There it was: the essence of war. You stuck with your friends and gave it to the swine on the other side as hard as you could. Theo knew who his friends were-the guys who helped him stay alive. He had nothing in particular against Russians, any more than he’d had before against Frenchmen or Englishmen or Czechs. But if they were trying to kill his pals and him, he’d do his best to do them in first.

The greatcoat fought winter not quite to a draw. The Wehrmacht needed better cold-weather gear. Boots, for instance: the Russians’ felt ones far outclassed anything Germany made. Well, there was more a ground pounder’s worry than a panzer man’s. Theo snorted. It wasn’t as if he had no worries of his own.


Out in the North Sea again. Lieutenant Julius Lemp felt the change in the U-30’s motion right away. The Baltic was pretty calm. As soon as you passed out of the Kiel Canal, you got reminded what real seas were like. And a U-boat would roll in a bathtub.

A rating up on the conning tower with the skipper said, “Somebody down below’s going to give it back-you wait and see.”

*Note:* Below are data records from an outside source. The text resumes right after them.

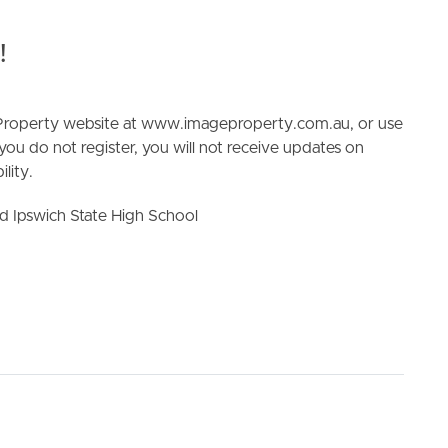
!
e Property website at www.imageproperty.com.au, or use
 you do not register, you will not receive updates on
lity.
ELL
RENT
MANAGE
d Ipswich State High School
 Toilet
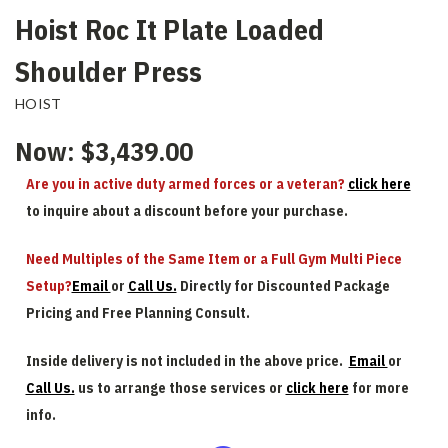
Hoist Roc It Plate Loaded
Shoulder Press
HOIST
Now:
$3,439.00
Are you in active duty armed forces or a veteran?
click here
to inquire about a discount before your purchase.
Need Multiples of the Same Item or a Full Gym Multi Piece
Setup?
Email
or
Call Us.
Directly for Discounted Package
Pricing and Free Planning Consult.
Inside delivery is not included in the above price.
Email
or
Call Us.
us to arrange those services or
click here
for more
info.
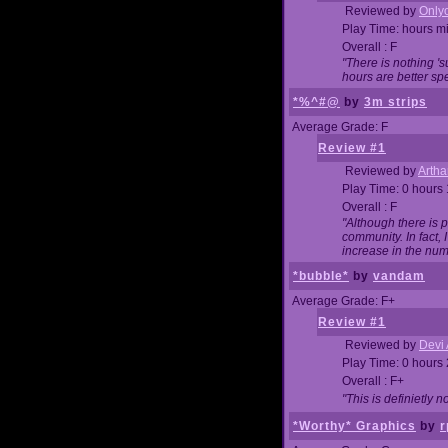
Reviewed by
Onlyo
Play Time: hours m
Overall : F
"There is nothing '
hours are better spe
*%^#@
by
3m strips
Average Grade: F
Review #1
Reviewed by
Artha
Play Time: 0 hours
Overall : F
"Although there is 
community. In fact
increase in the num
*bubble*
by
vandam
Average Grade: F+
Review #1
Reviewed by
Devi 
Play Time: 0 hours
Overall : F+
"This is definietly 
*Worthy* Graphics
by
r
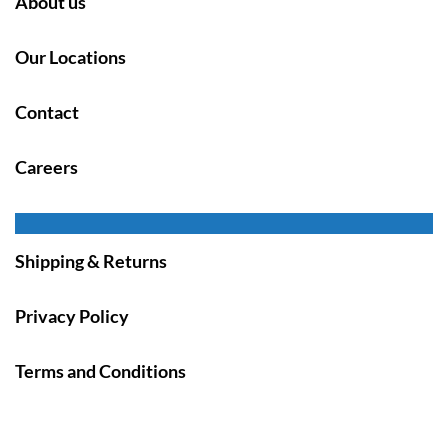
About us
Our Locations
Contact
Careers
Shipping & Returns
Privacy Policy
Terms and Conditions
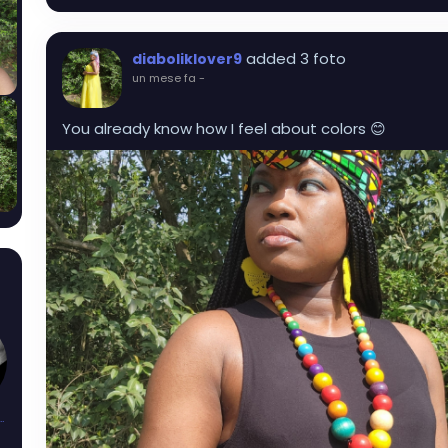
added 3 foto
diaboliklover9
un mese fa
-
You already know how I feel about colors 😊
sAndThorns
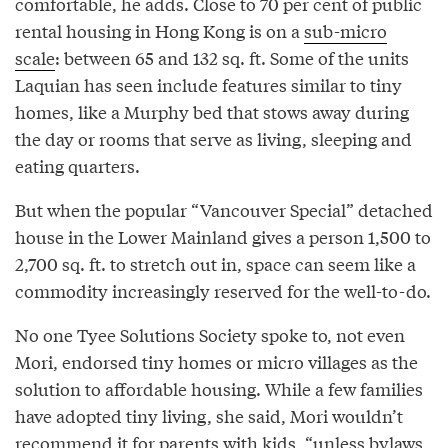
comfortable, he adds. Close to 70 per cent of public
rental housing in Hong Kong is on a
sub-micro
scale
: between 65 and 132 sq. ft. Some of the units
Laquian has seen include features similar to tiny
homes, like a Murphy bed that stows away during
the day or rooms that serve as living, sleeping and
eating quarters.
But when the popular “Vancouver Special” detached
house in the Lower Mainland gives a person 1,500 to
2,700 sq. ft. to stretch out in, space can seem like a
commodity increasingly reserved for the well-to-do.
No one Tyee Solutions Society spoke to, not even
Mori, endorsed tiny homes or micro villages as the
solution to affordable housing. While a few families
have adopted tiny living, she said, Mori wouldn’t
recommend it for parents with kids, “unless bylaws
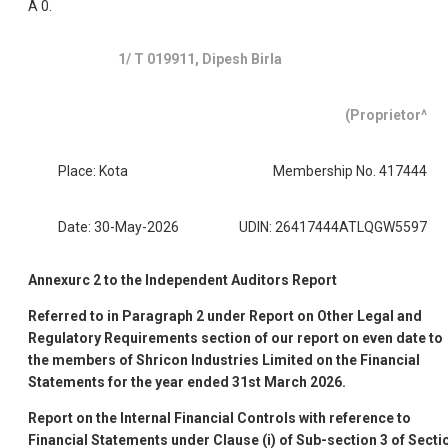
A 0.
1/ T 019911, Dipesh Birla
(Proprietor^
Place: Kota
Membership No. 417444
Date: 30-May-2026
UDIN: 26417444ATLQGW5597
Annexurc 2 to the Independent Auditors Report
Referred to in Paragraph 2 under Report on Other Legal and
Regulatory Requirements section of our report on even date to
the members of Shricon Industries Limited on the Financial
Statements for the year ended 31st March 2026.
Report on the Internal Financial Controls with reference to
Financial Statements under Clause (i) of Sub-section 3 of Secti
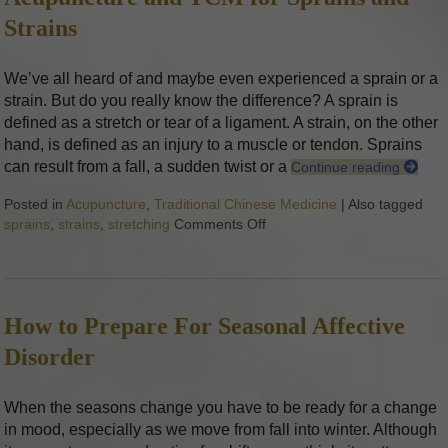
Strains
We’ve all heard of and maybe even experienced a sprain or a
strain. But do you really know the difference? A sprain is
defined as a stretch or tear of a ligament. A strain, on the other
hand, is defined as an injury to a muscle or tendon. Sprains
can result from a fall, a sudden twist or a
Continue reading
Posted in
Acupuncture
,
Traditional Chinese Medicine
|
Also tagged
sprains
,
strains
,
stretching
Comments Off
on Acupuncture and TCM for
How to Prepare For Seasonal Affective
Disorder
When the seasons change you have to be ready for a change
in mood, especially as we move from fall into winter. Although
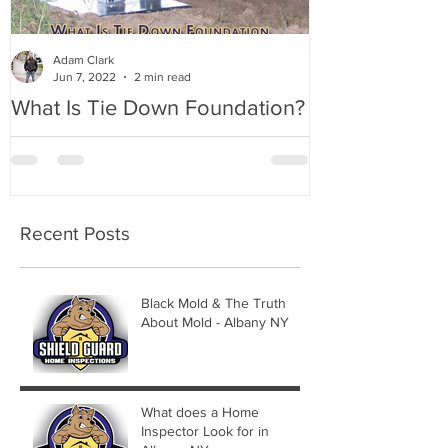
Adam Clark
Jun 7, 2022
2 min read
What Is Tie Down Foundation?
A Radon Myst
Inspection in
Recent Posts
Black Mold & The Truth
About Mold - Albany NY
What does a Home
Inspector Look for in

“Not like it’s never happened before,” Lemp answered resignedly. Once something got into the bilge water, it was part of a U-boat’s atmosphere for good. All the cleaning in the world couldn’t get rid of a stink. Overflowing heads, spilled honey buckets, puke, stale food, the fug of men who didn’t wash often enough, diesel fumes… Going below after the freshest of fresh air was always like a slap in the face from a filthy towel.

He went back to scanning horizon and sky with his Zeiss binoculars. Looking overhead was purely force of habit. Clouds scudded by not far above the gray-green sea. The RAF wasn’t likely to put in an appearance. But nobody who wanted to live through the war believed in taking dumb chances.

“Skipper…?” The rating let it hang there.